Dan terkadang datang malaikat menyerupai seorang laki-laki lalu berbicara
kepadaku maka aku ikuti apa yang diucapkannya”. Aisyah berkata: “Sungguh
aku pernah melihat turunnya wahyu kepada Rasulullah saw pada suatu hari
yang sangat dingin lalu apabila terhenti, aku melihat dahi Rasulullah saw.,
dibasahi keringat”.
Sikalangan orientalis yang lainnya ada yang tidak setuju dengan ulasan
Theodore ini, salah satunya ialah William Muir. Dimana ia menggambarkan
bahwa apa yang terjadi pada Nabi Muhammad saw., ketika turun wahyu
adalah kesalahan besar dari segi ilmiah. Penyakit sawan akan mengakibatkan
penderitanya hilang ingatan bahkan lupa sepanjang waktu, dia tidak akan
dapat mengingat apa yang telah dilaluinya. Dibuktikan secara sains, penyakit
ini sama sekali tidak menimpa Nabi Muhammad saw., bahkan panca indera
beliau sadar dan dapat menyebutkan dengan terperinci apa yang diterimanya
kepada sahabat-sahabatnya.

════════════════════

LATIHAN>
Jawablah pertanyaan tentang teks mengenai turunnya wahyu ini.
1. Pada hari seperti apa Aisyah pernah melihat turunnya wahyu kepada Rasulullah saw.?
2. Siapa orientalis yang disebut tidak setuju dengan ulasan Theodore?
3. Apa akibat penyakit sawan bagi penderitanya?
Baris di bawah ini berasal dari sumber yang berbeda.

INFORMASI YANG DIBERIKAN>
════════════════════

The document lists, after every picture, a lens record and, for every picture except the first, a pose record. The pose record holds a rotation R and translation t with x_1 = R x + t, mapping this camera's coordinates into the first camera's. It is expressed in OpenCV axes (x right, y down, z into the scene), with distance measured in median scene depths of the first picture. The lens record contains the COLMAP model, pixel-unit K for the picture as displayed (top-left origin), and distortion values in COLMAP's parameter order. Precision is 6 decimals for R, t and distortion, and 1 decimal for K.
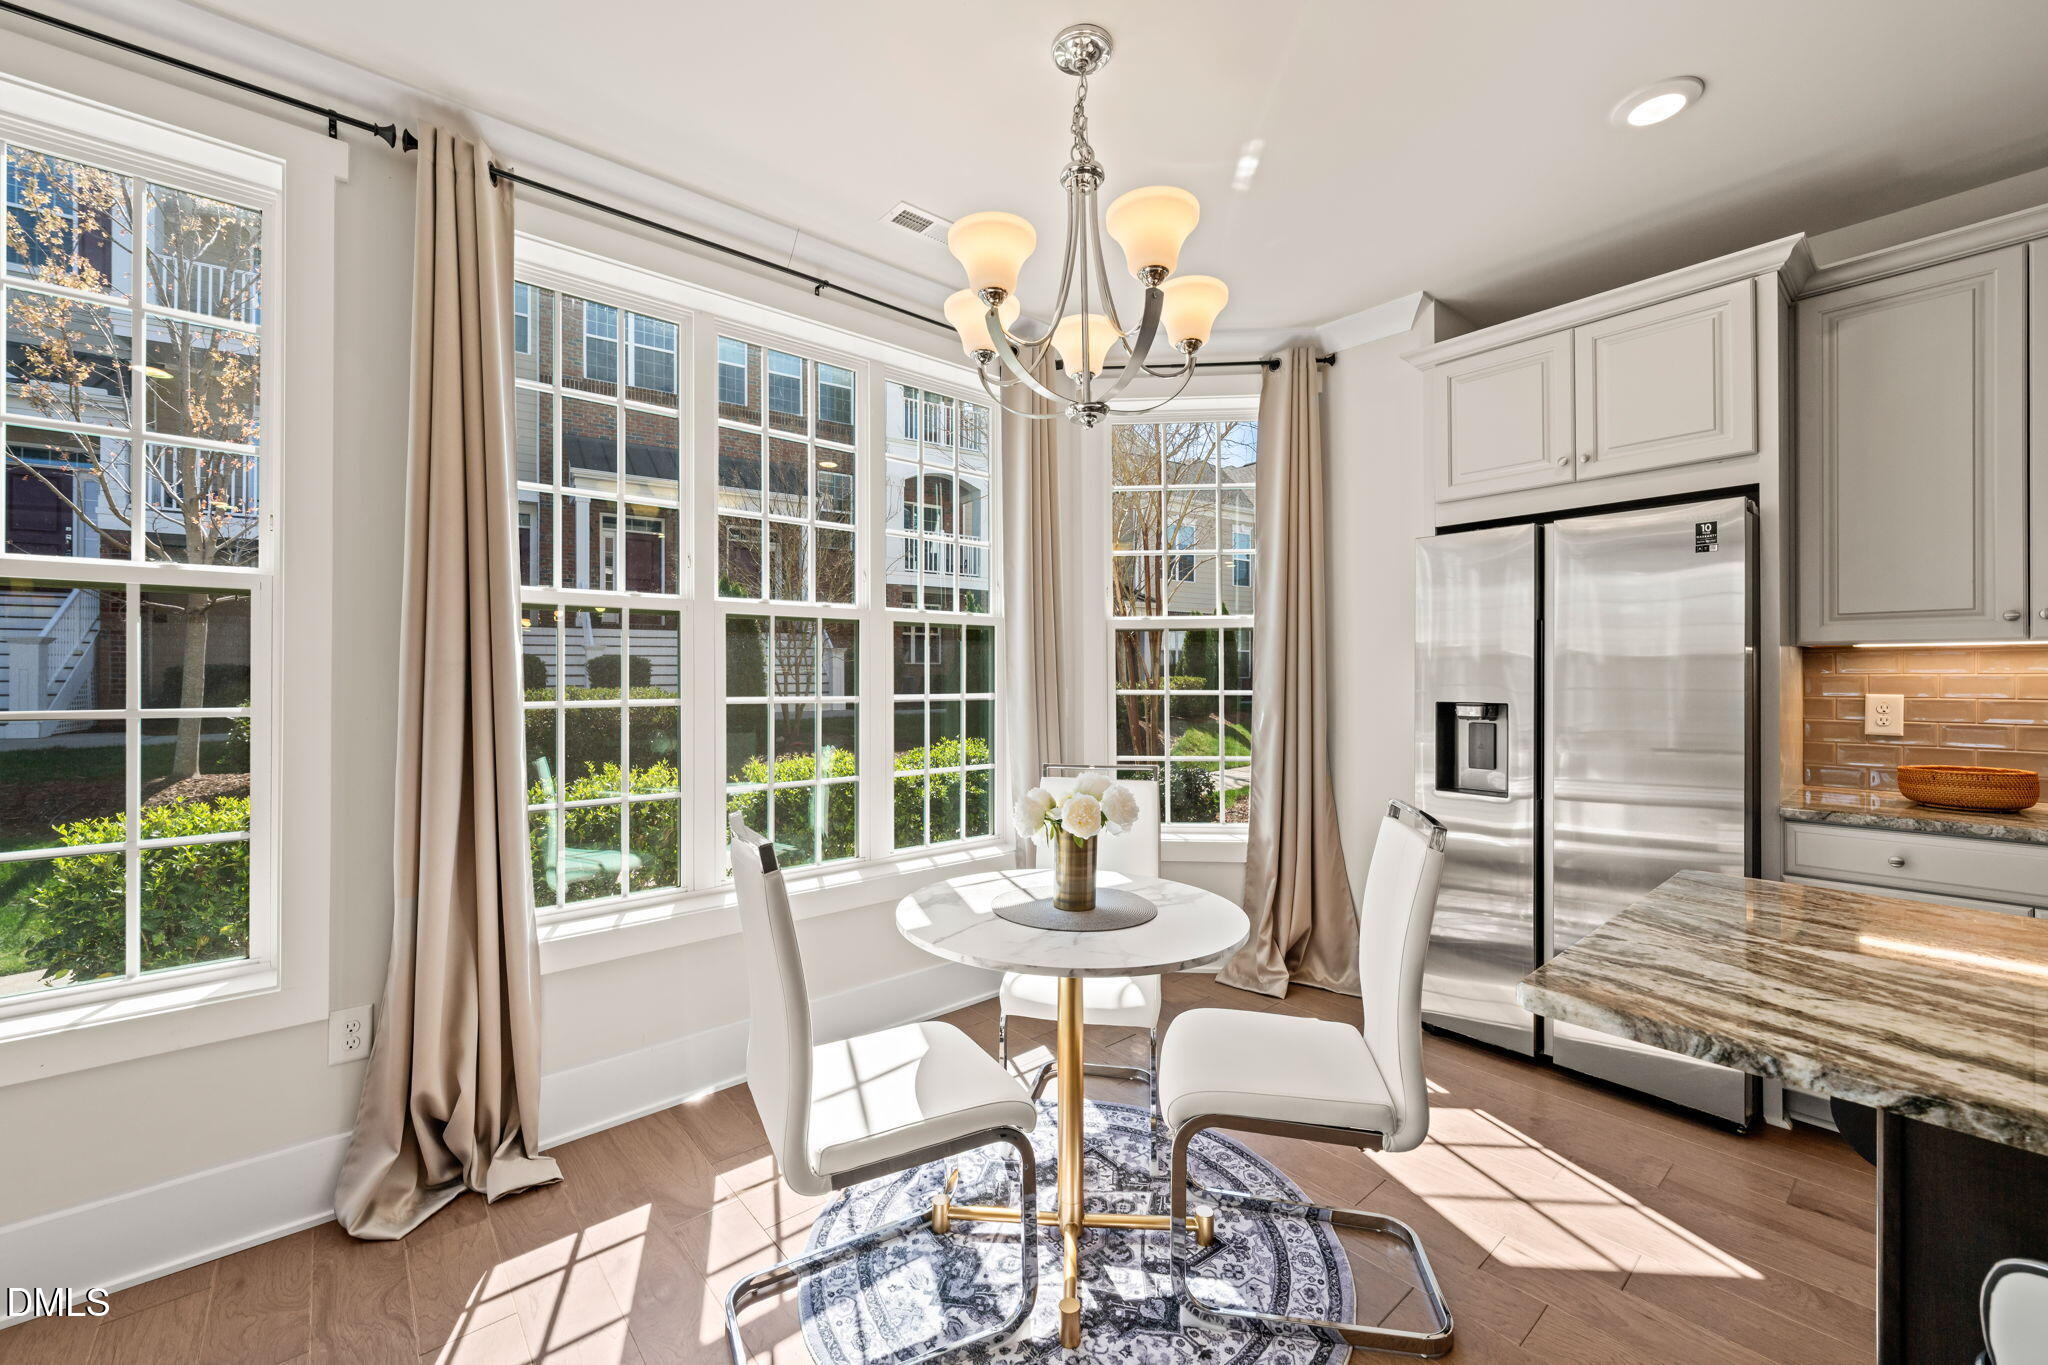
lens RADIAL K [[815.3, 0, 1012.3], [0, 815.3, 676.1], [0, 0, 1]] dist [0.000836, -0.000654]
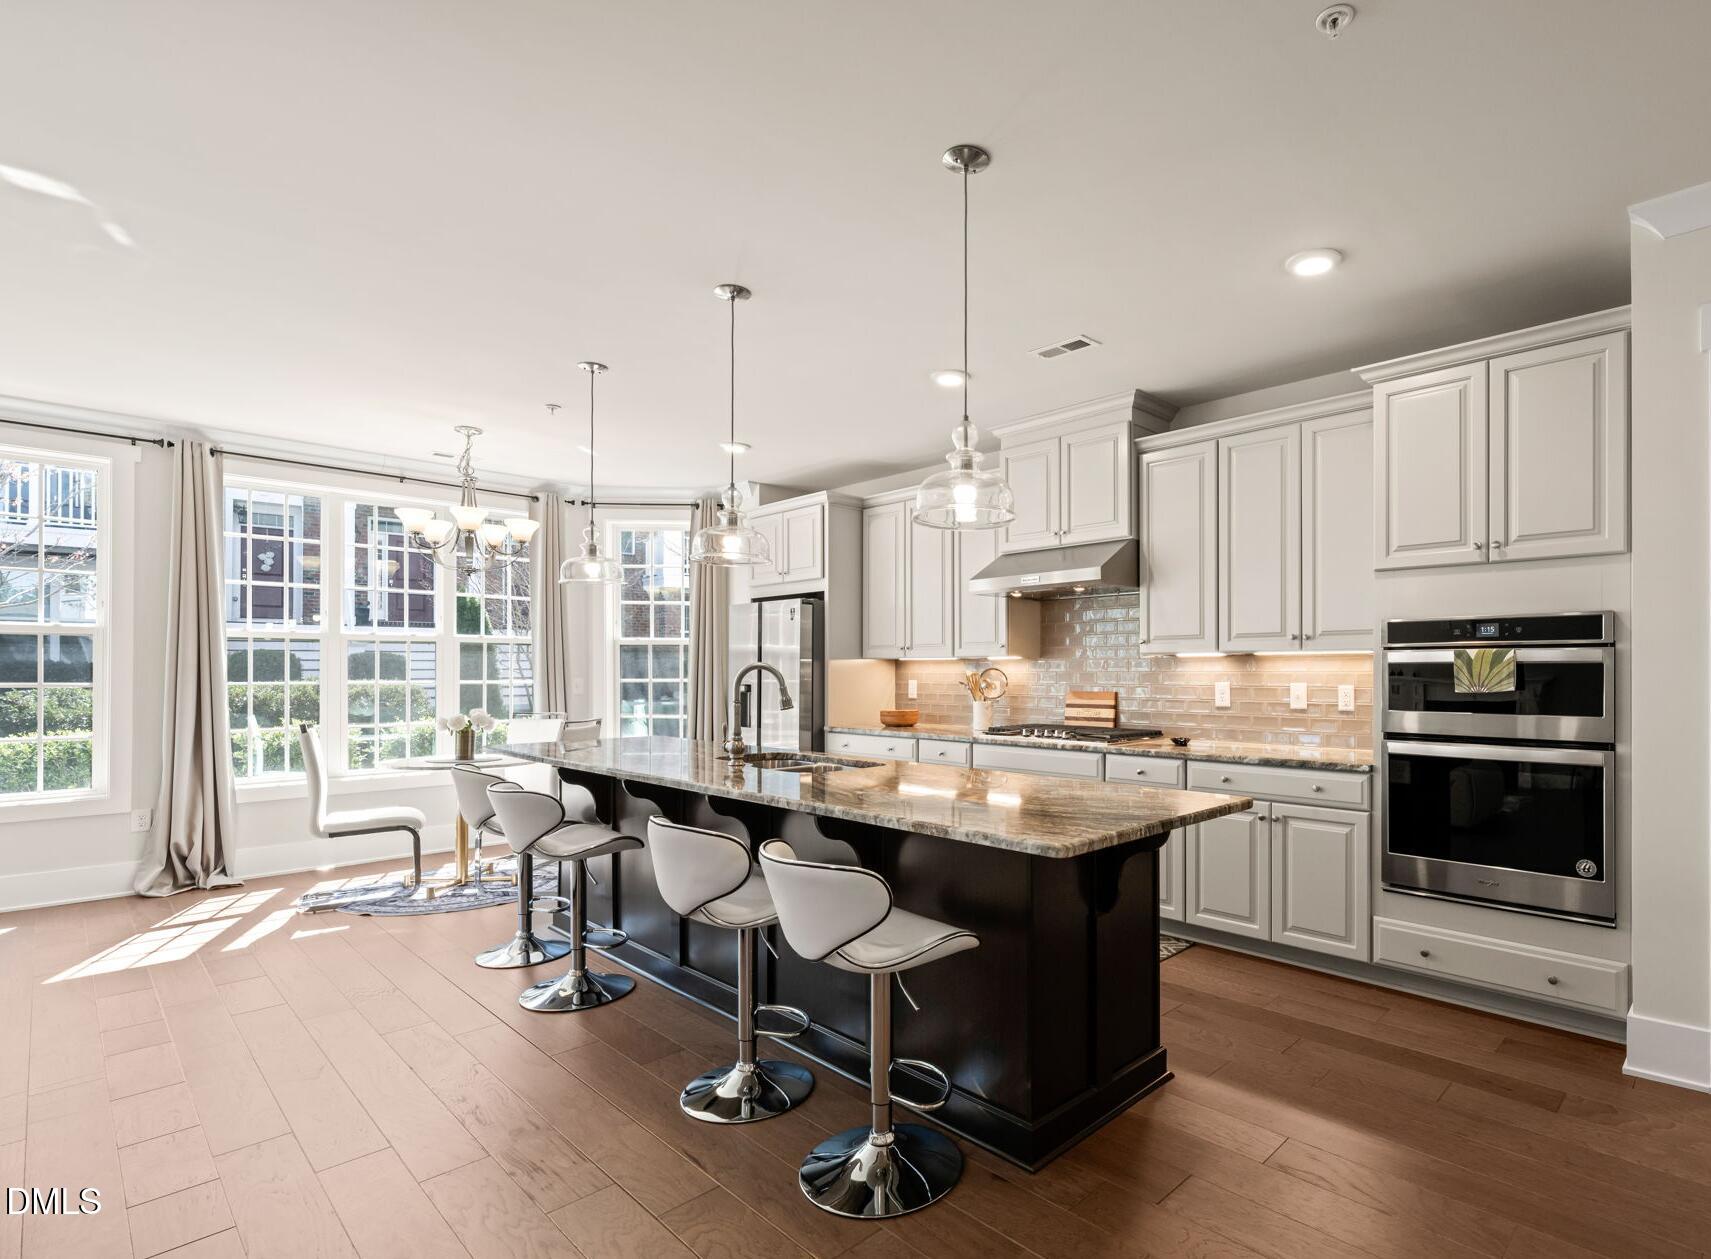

════════════════════

JAWABAN LATIHAN>
1. Pada suatu hari yang sangat dingin.
2. William Muir.
3. Penderitanya hilang ingatan, bahkan lupa sepanjang waktu, sehingga tidak dapat mengingat apa yang telah dilaluinya.